Modelling for Combinatorial Optimisation
Syllabus, Master's level, 1DL451
- Code
- 1DL451
- Education cycle
- Second cycle
- Main field(s) of study and in-depth level
- Computer Science A1N
- Grading system
- Fail (U), Pass (3), Pass with credit (4), Pass with distinction (5)
- Finalised by
- The Faculty Board of Science and Technology, 30 August 2018
- Responsible department
- Department of Information Technology
Entry requirements
120 credits including Basic Course in Mathematics, Algebra I, and 10 credits in programming or another combination of courses containing basic concepts in algebra, combinatorics, logic, graph theory, set theory and implementation of (basic) search algorithms. Proficiency in English equivalent to the Swedish upper secondary course English 6.
Learning outcomes
On completion of the course, the student should be able to:
- define the concept of combinatorial (optimisation or satisfaction) problem
- explain the concept of constraint, as used in a constraint-based modelling language
- model a combinatorial problem in a constraint-based solving-technology-independent modelling language
- compare (empirically) several models, say by introducing redundancy or by detecting and breaking symmetries
- describe and compare solving technologies that can be used by the backends to a constraint-based modelling language, including constraint programming, local search, Boolean satisfiability (modulo theories), and mixed integer programming
- choose suitable solving technologies for a combinatorial problem, and motivate this choice
- present and discuss topics related to the course content, orally and in writing, with a skill appropriate for the level of education
Content
The use of tools for solving a combinatorial problem, by first modelling it in a solving-technology-independent constraint-based modelling language and then running the model on an off-the-shelf solver.
Instruction
Lectures, help sessions, solution sessions and project
Assessment
Oral and written presentations of assignments (3 credits).

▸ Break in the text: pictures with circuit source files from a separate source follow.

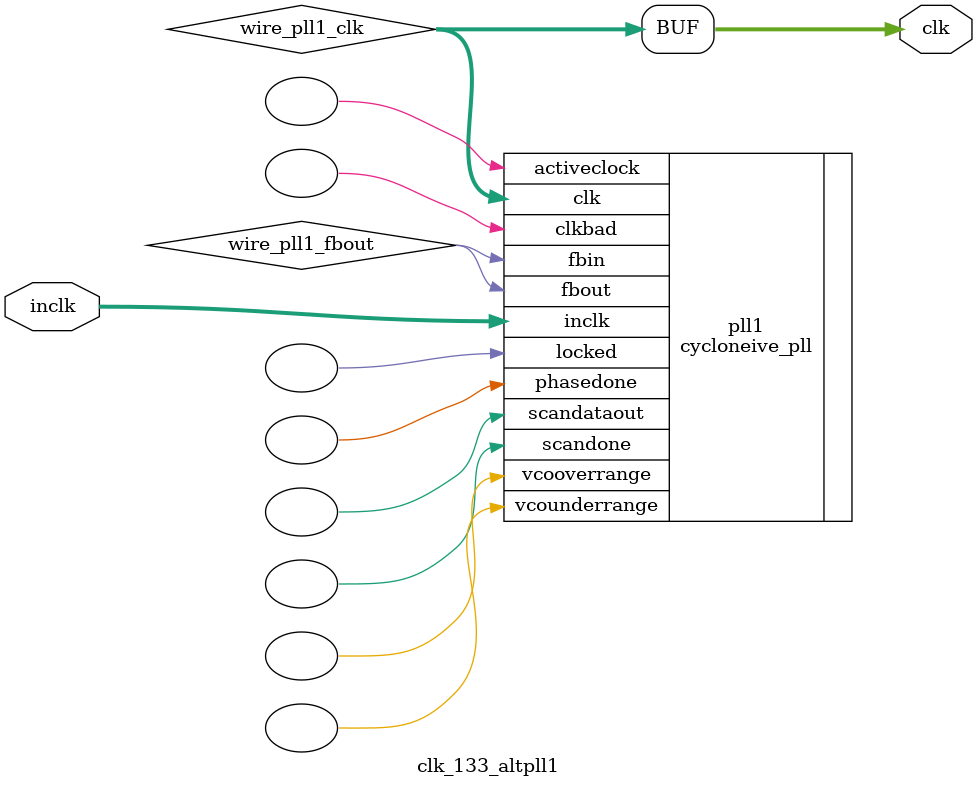
<source format=v>






//synthesis_resources = cycloneive_pll 1 
//synopsys translate_off
`timescale 1 ps / 1 ps
//synopsys translate_on
module  clk_133_altpll1
	( 
	clk,
	inclk) /* synthesis synthesis_clearbox=1 */;
	output   [4:0]  clk;
	input   [1:0]  inclk;
`ifndef ALTERA_RESERVED_QIS
// synopsys translate_off
`endif
	tri0   [1:0]  inclk;
`ifndef ALTERA_RESERVED_QIS
// synopsys translate_on
`endif

	wire  [4:0]   wire_pll1_clk;
	wire  wire_pll1_fbout;

	cycloneive_pll   pll1
	( 
	.activeclock(),
	.clk(wire_pll1_clk),
	.clkbad(),
	.fbin(wire_pll1_fbout),
	.fbout(wire_pll1_fbout),
	.inclk(inclk),
	.locked(),
	.phasedone(),
	.scandataout(),
	.scandone(),
	.vcooverrange(),
	.vcounderrange()
	`ifndef FORMAL_VERIFICATION
	// synopsys translate_off
	`endif
	,
	.areset(1'b0),
	.clkswitch(1'b0),
	.configupdate(1'b0),
	.pfdena(1'b1),
	.phasecounterselect({3{1'b0}}),
	.phasestep(1'b0),
	.phaseupdown(1'b0),
	.scanclk(1'b0),
	.scanclkena(1'b1),
	.scandata(1'b0)
	`ifndef FORMAL_VERIFICATION
	// synopsys translate_on
	`endif
	);
	defparam
		pll1.bandwidth_type = "auto",
		pll1.clk0_divide_by = 2,
		pll1.clk0_duty_cycle = 50,
		pll1.clk0_multiply_by = 3,
		pll1.clk0_phase_shift = "0",
		pll1.clk1_divide_by = 2,
		pll1.clk1_duty_cycle = 50,
		pll1.clk1_multiply_by = 3,
		pll1.clk1_phase_shift = "6667",
		pll1.clk2_divide_by = 2,
		pll1.clk2_duty_cycle = 50,
		pll1.clk2_multiply_by = 3,
		pll1.clk2_phase_shift = "0",
		pll1.clk3_divide_by = 2,
		pll1.clk3_duty_cycle = 50,
		pll1.clk3_multiply_by = 3,
		pll1.clk3_phase_shift = "0",
		pll1.compensate_clock = "clk0",
		pll1.inclk0_input_frequency = 20000,
		pll1.operation_mode = "source_synchronous",
		pll1.pll_type = "auto",
		pll1.lpm_type = "cycloneive_pll";
	assign
		clk = {wire_pll1_clk[4:0]};
endmodule //clk_133_altpll1
//VALID FILE

</source>
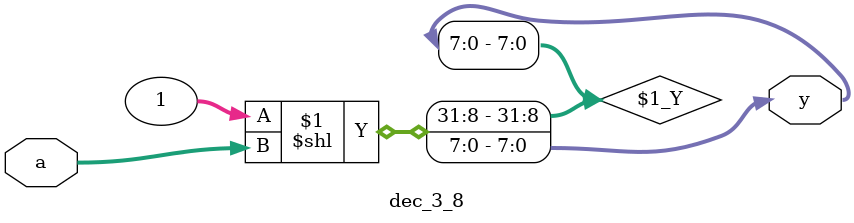
<source format=sv>
`timescale 1ns / 1ps


module dec_3_8(
    input logic[2:0] a,
    output logic [7:0] y
    );
     assign y = 1<<a;
endmodule
</source>
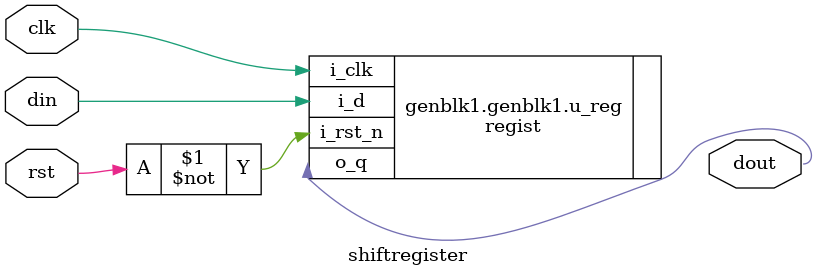
<source format=v>
module shiftregister #(parameter FIXED_DEPTH = 1, DATA_WIDTH = 1) (
    input clk,
    input rst,
    input [DATA_WIDTH-1:0] din,
    output [DATA_WIDTH-1:0] dout
);

generate
if(FIXED_DEPTH == 0) begin
    assign dout = din;
end
else if (FIXED_DEPTH == 1) begin
    regist #(DATA_WIDTH) u_reg (
        .i_clk(clk), // input clock
        .i_rst_n(~rst), // input reset
        .i_d(din),
        .o_q(dout)
    );
end else begin
    wire [FIXED_DEPTH*DATA_WIDTH-1:0] out_delay;
    regist #(FIXED_DEPTH*DATA_WIDTH) u_reg (
        .i_clk(clk), // input clock
        .i_rst_n(~rst), // input reset
        .i_d({out_delay[(FIXED_DEPTH-1)*DATA_WIDTH-1:0], din}),
        .o_q(out_delay)
    );
    assign dout = out_delay[FIXED_DEPTH*DATA_WIDTH-1-:DATA_WIDTH];
end
endgenerate

endmodule
</source>
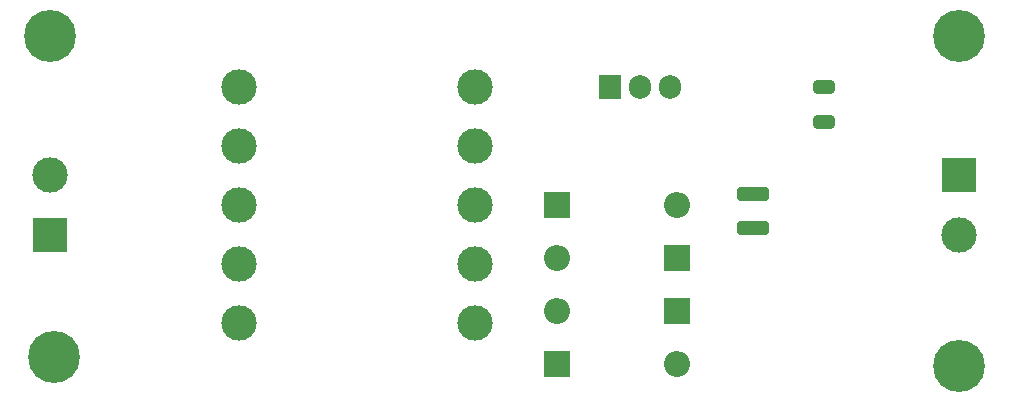
<source format=gbr>
%TF.GenerationSoftware,KiCad,Pcbnew,8.0.7*%
%TF.CreationDate,2025-08-07T00:01:01+05:30*%
%TF.ProjectId,Power_Supply,506f7765-725f-4537-9570-706c792e6b69,rev?*%
%TF.SameCoordinates,Original*%
%TF.FileFunction,Soldermask,Top*%
%TF.FilePolarity,Negative*%
%FSLAX46Y46*%
G04 Gerber Fmt 4.6, Leading zero omitted, Abs format (unit mm)*
G04 Created by KiCad (PCBNEW 8.0.7) date 2025-08-07 00:01:01*
%MOMM*%
%LPD*%
G01*
G04 APERTURE LIST*
G04 Aperture macros list*
%AMRoundRect*
0 Rectangle with rounded corners*
0 $1 Rounding radius*
0 $2 $3 $4 $5 $6 $7 $8 $9 X,Y pos of 4 corners*
0 Add a 4 corners polygon primitive as box body*
4,1,4,$2,$3,$4,$5,$6,$7,$8,$9,$2,$3,0*
0 Add four circle primitives for the rounded corners*
1,1,$1+$1,$2,$3*
1,1,$1+$1,$4,$5*
1,1,$1+$1,$6,$7*
1,1,$1+$1,$8,$9*
0 Add four rect primitives between the rounded corners*
20,1,$1+$1,$2,$3,$4,$5,0*
20,1,$1+$1,$4,$5,$6,$7,0*
20,1,$1+$1,$6,$7,$8,$9,0*
20,1,$1+$1,$8,$9,$2,$3,0*%
G04 Aperture macros list end*
%ADD10C,0.700000*%
%ADD11C,4.400000*%
%ADD12R,1.905000X2.000000*%
%ADD13O,1.905000X2.000000*%
%ADD14C,3.000000*%
%ADD15R,3.000000X3.000000*%
%ADD16R,2.200000X2.200000*%
%ADD17O,2.200000X2.200000*%
%ADD18RoundRect,0.250000X-0.650000X0.325000X-0.650000X-0.325000X0.650000X-0.325000X0.650000X0.325000X0*%
%ADD19RoundRect,0.250000X-1.100000X0.325000X-1.100000X-0.325000X1.100000X-0.325000X1.100000X0.325000X0*%
G04 APERTURE END LIST*
D10*
%TO.C,H4*%
X182150000Y-97166726D03*
X181666726Y-98333452D03*
X181666726Y-96000000D03*
X180500000Y-98816726D03*
D11*
X180500000Y-97166726D03*
D10*
X180500000Y-95516726D03*
X179333274Y-98333452D03*
X179333274Y-96000000D03*
X178850000Y-97166726D03*
%TD*%
%TO.C,H3*%
X105483274Y-96333274D03*
X105000000Y-97500000D03*
X105000000Y-95166548D03*
X103833274Y-97983274D03*
D11*
X103833274Y-96333274D03*
D10*
X103833274Y-94683274D03*
X102666548Y-97500000D03*
X102666548Y-95166548D03*
X102183274Y-96333274D03*
%TD*%
%TO.C,H2*%
X182150000Y-69150000D03*
X181666726Y-70316726D03*
X181666726Y-67983274D03*
X180500000Y-70800000D03*
D11*
X180500000Y-69150000D03*
D10*
X180500000Y-67500000D03*
X179333274Y-70316726D03*
X179333274Y-67983274D03*
X178850000Y-69150000D03*
%TD*%
%TO.C,H1*%
X105150000Y-69166726D03*
X104666726Y-70333452D03*
X104666726Y-68000000D03*
X103500000Y-70816726D03*
D11*
X103500000Y-69166726D03*
D10*
X103500000Y-67516726D03*
X102333274Y-70333452D03*
X102333274Y-68000000D03*
X101850000Y-69166726D03*
%TD*%
D12*
%TO.C,U1*%
X150920000Y-73500000D03*
D13*
X153460000Y-73500000D03*
X156000000Y-73500000D03*
%TD*%
D14*
%TO.C,T1*%
X139500000Y-93500000D03*
X139500000Y-88500000D03*
X139500000Y-83500000D03*
X139500000Y-78500000D03*
X139500000Y-73500000D03*
X119500000Y-73500000D03*
X119500000Y-78500000D03*
X119500000Y-83500000D03*
X119500000Y-88500000D03*
X119500000Y-93500000D03*
%TD*%
%TO.C,J2*%
X180500000Y-86040000D03*
D15*
X180500000Y-80960000D03*
%TD*%
D14*
%TO.C,J1*%
X103500000Y-80960000D03*
D15*
X103500000Y-86040000D03*
%TD*%
D16*
%TO.C,D4*%
X156580000Y-92500000D03*
D17*
X146420000Y-92500000D03*
%TD*%
D16*
%TO.C,D3*%
X156580000Y-88000000D03*
D17*
X146420000Y-88000000D03*
%TD*%
D16*
%TO.C,D2*%
X146420000Y-97000000D03*
D17*
X156580000Y-97000000D03*
%TD*%
D16*
%TO.C,D1*%
X146420000Y-83500000D03*
D17*
X156580000Y-83500000D03*
%TD*%
D18*
%TO.C,C2*%
X169000000Y-73525000D03*
X169000000Y-76475000D03*
%TD*%
D19*
%TO.C,C1*%
X163000000Y-85475000D03*
X163000000Y-82525000D03*
%TD*%
M02*

</source>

Oral and written presentations of a project (2 credits).
If there are special reasons for doing so, an examiner may make an exception from the method of assessment indicated and allow a student to be assessed by another method. An example of special reasons might be a certificate regarding special pedagogical support from the disability coordinator of the university.
Other directives
This course cannot be included in the same degree as 1DL448 Modelling for Combinatorial Optimisation or 1DL449 Constraint Modelling for Combinatorial Optimisation or 1DL441 Combinatorial Optimisation using Constraint Programming.